Others, like the actor and director Xavier Beauvois, appear a little doubtful:
Translates to: ‘Don’t worry, we’ll switch to Belgian films.’
French film industry authorities had no hesitation in rejecting the idea of a politically correct, normative, and sterilized cinema.
Interviewed by the AFP, Frédéric Goldsmith, Executive Officer of the Cinema Producers’ Union expressed that, "cinema does not exist to reflect society as the State would like it to be," and that the fight against smoking "cannot be achieved by attacking artistic freedoms."
Serge Toubiana, the representative of Unifrance, the organisation that promotes French cinema overseas, compared the idea of banning cigarettes from the screen to “an admission of the failure of public health policy."
He believes, “cinema is an art, something to be enjoyed, entertainment, it is not a propaganda tool for cigarettes."
If film characters no longer light up after making love, and if the magical moment when faces are spot lit from the glow of a lighter were itself to go up in smoke, would the French (and others) feel less inclined to light one for themselves?
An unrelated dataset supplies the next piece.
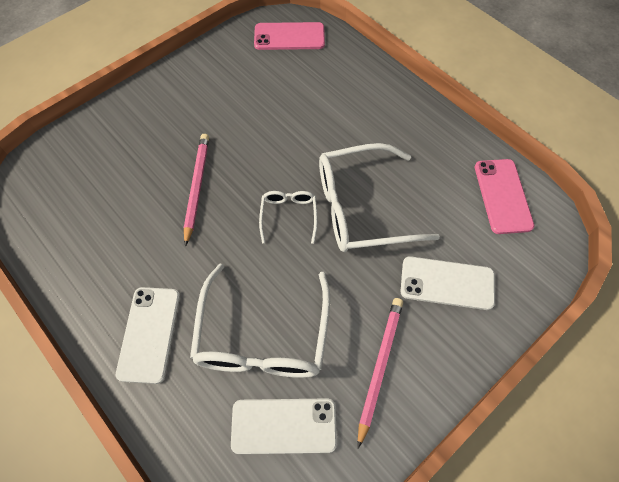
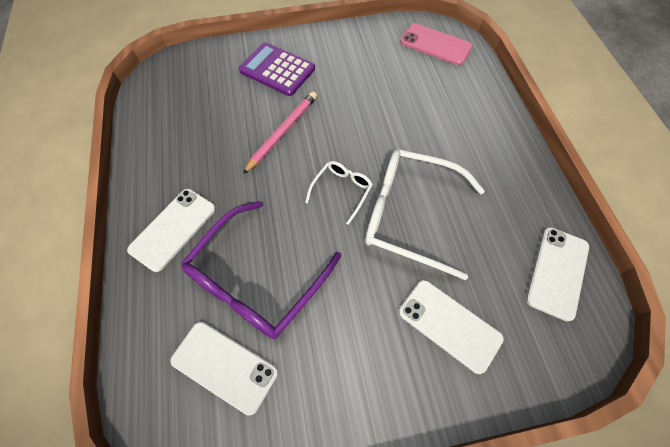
camera: 30 degrees right, 0 degrees up
(150, 127) = (277, 70): none -> purple calculator
(263, 335) = (257, 279): white glasses -> purple glasses
(379, 367) = (338, 365): pink pencil -> none
(503, 196) = (557, 272): pink phone -> white phone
The World Health Organisation, at any rate, advises that anti-smoking announcements be shown before screenings, that ratings be based on the age of a film in which smokers appear, and that film producers declare that they have not received anything in return for the presence of tobacco in their films.
While cigarette producers refrain from officially placing their products in films, an investigative documentary showed, for example, that the hit film Amélie received financial support from Imperial Tobacco in exchange for the appearance of the famously French Gauloises cigarettes.
The Minister for Health finally doused the fire a few days ago by declaring, "I never envisaged banning cigarettes from cinema or from any other artistic work. Creative freedom must be guaranteed."
Since then, Health Minister Agnès Buzyn has inflamed the French yet again when, commenting on the subject of optometry reimbursements, she claimed that the role of the state is "not to give everyone a free pair of Chanel frames."